Some Thoughts On: Zero Interaction

Place your bets! The welterweight championship of the month is here: Generative AI vs a Call Centre Script! – Who will win?

Well, in this case it was AI – at least according to the latest video tweet by DoNotPay CEO Joshua Browder. In it we see ChatGPT4 negotiating with a ComCast customer service rep for a discounted bill in compensation for recent outages.

It’s an interesting thing to watch.

The AI is unrelenting – starting with allusions of illegality, then like a child after a chocolate bar in a supermarket, it just keeps asking for a discount. In essence:

“Is this your address?” – “Yes, now how about that discount?”

“We value you as a customer” – “Thanks, now how about that discount?”

There’s even the ongoing threat of “I’ll take my business elsewhere.”

However, it won’t be long until we find ourselves negotiating with AI everyday as part of low-tier customer support. …Will negotiation evolve into a battle of who has the better AI function running?

It’s just another example of this trend towards zero interaction – A trend we’re all wrestling with the new norms around.

In the US, tips at self-service counters were up almost the same amount as tips at full-service restaurants – despite customers wondering who exactly they were tipping. Conversely, just yesterday while running a listening tour for a client I identified several points of unnecessary (and expensive) admin that could be easily solved through near-zero interaction. Saving many hours and dollars in a market with notably tight margins.
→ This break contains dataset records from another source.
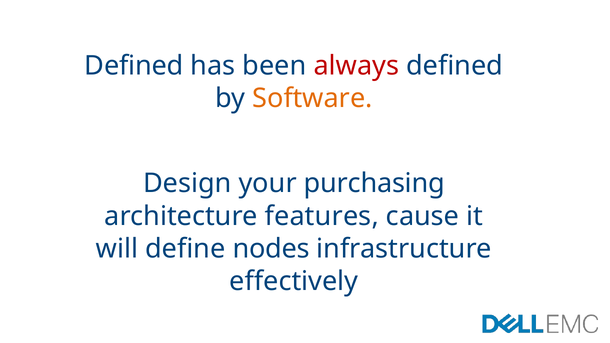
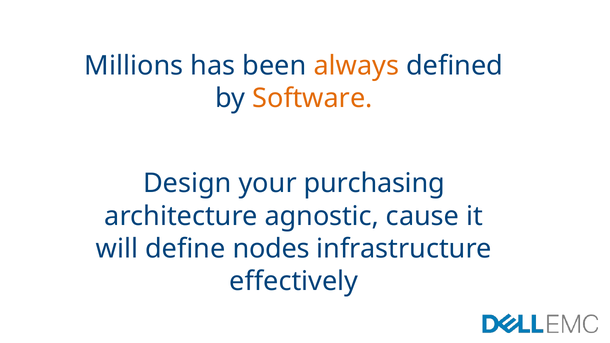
Defined at (134, 66): Defined -> Millions
always colour: red -> orange
features: features -> agnostic
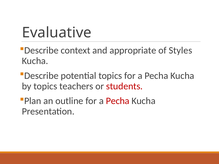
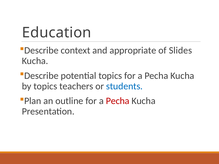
Evaluative: Evaluative -> Education
Styles: Styles -> Slides
students colour: red -> blue
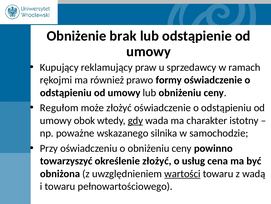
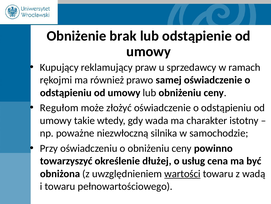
formy: formy -> samej
obok: obok -> takie
gdy underline: present -> none
wskazanego: wskazanego -> niezwłoczną
określenie złożyć: złożyć -> dłużej
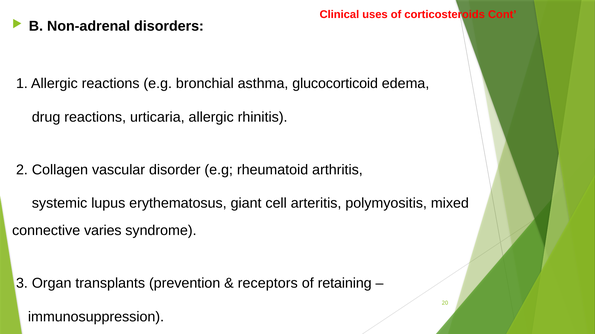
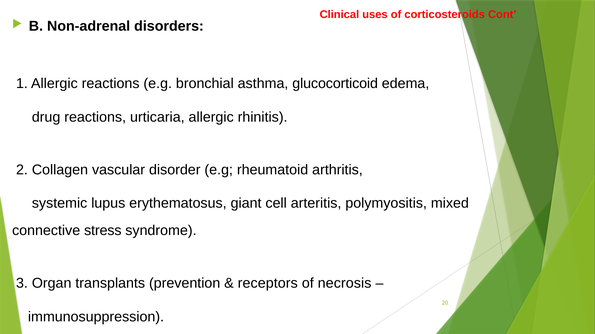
varies: varies -> stress
retaining: retaining -> necrosis
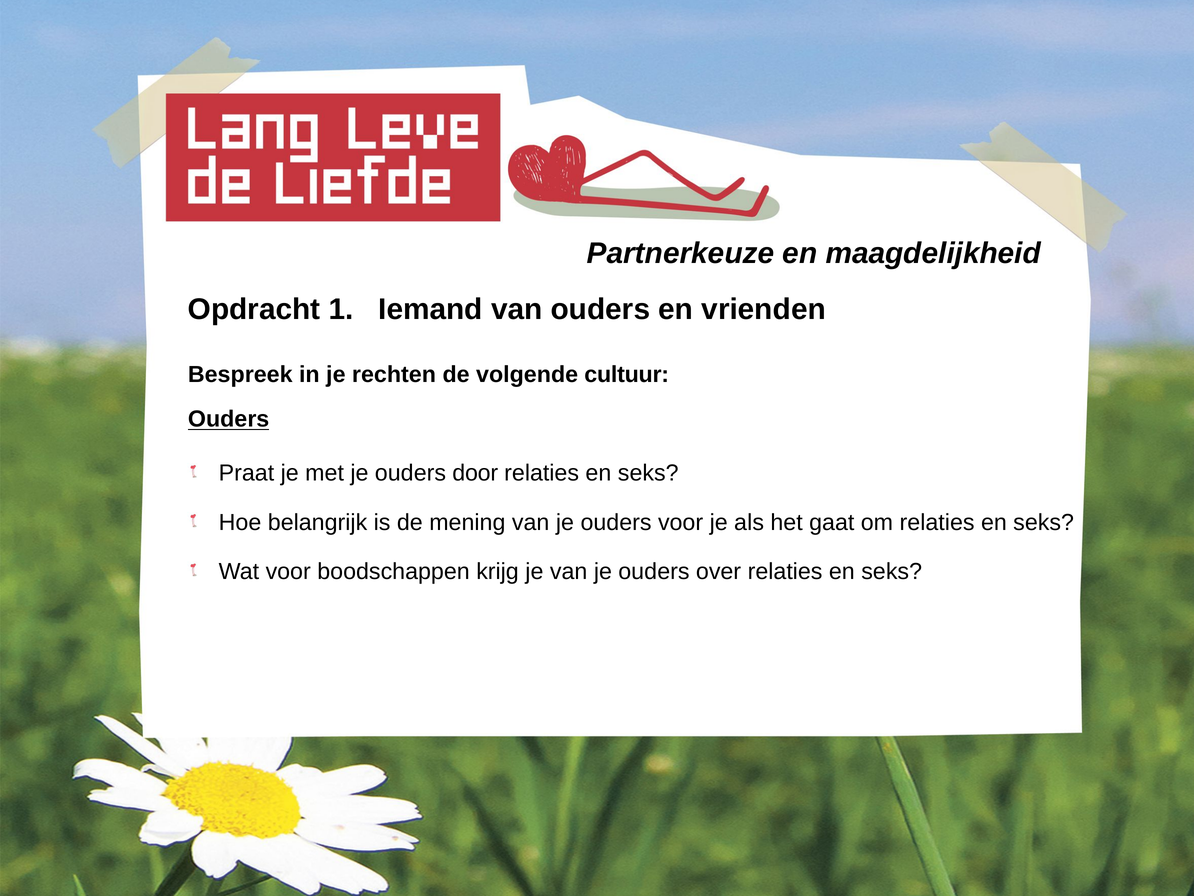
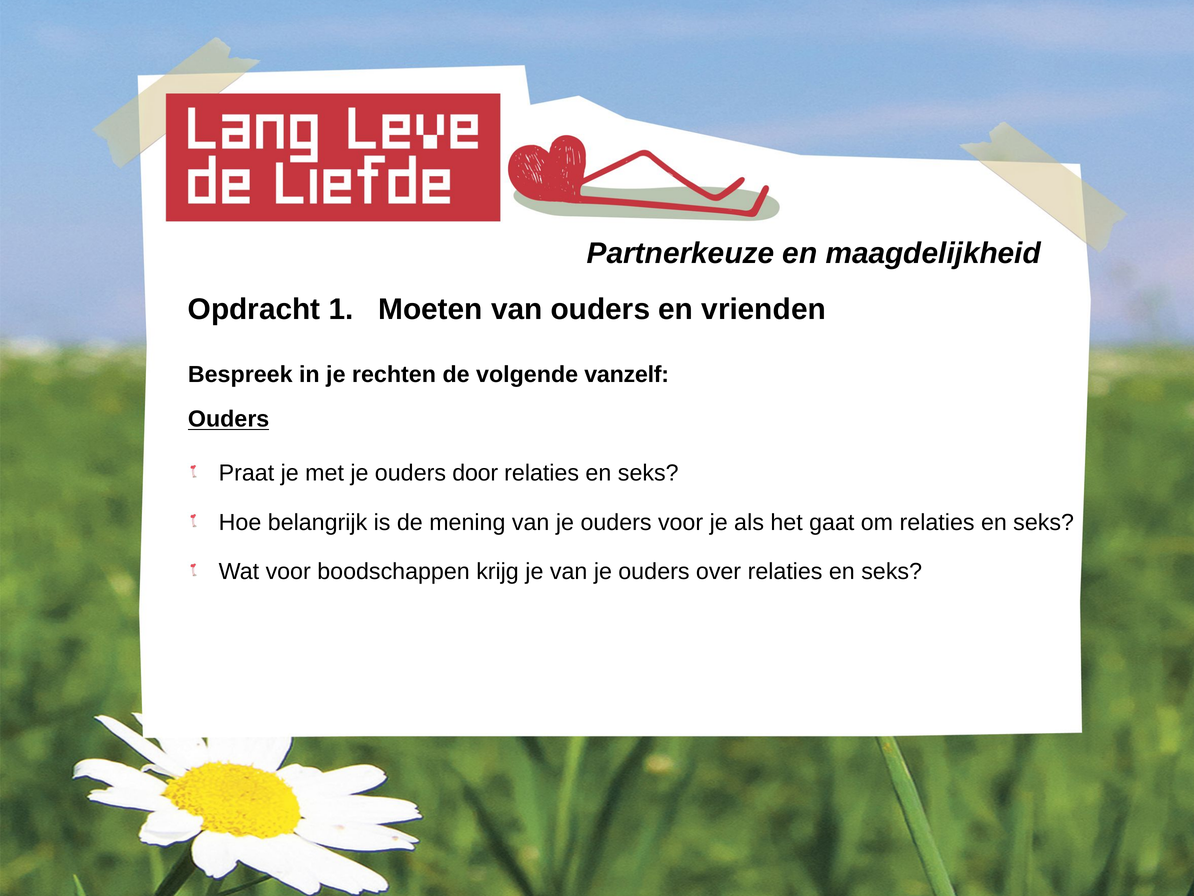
Iemand: Iemand -> Moeten
cultuur: cultuur -> vanzelf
This, of course, leaves us with the question. What does zero interaction mean for us as change leaders? And, in a world of AI-generated emails and highly distributed workforces,

How are you keeping that sense of humanity where it matters?

Because, if COVID taught us anything, even the most introverted of us need human interaction more than we realise.

And A Quick Note: Thinking 2 Speed

Good marketing focuses on both short-term, targeted campaigns, while also building on the longer-term brand.

Structured strategic change programs should do the same.

Final thoughts

I’m sitting here in the early hours of Canberra, Australia, where’s its a chilly -3°C. The oil heater is running overtime – it looks to be a cold winter this year.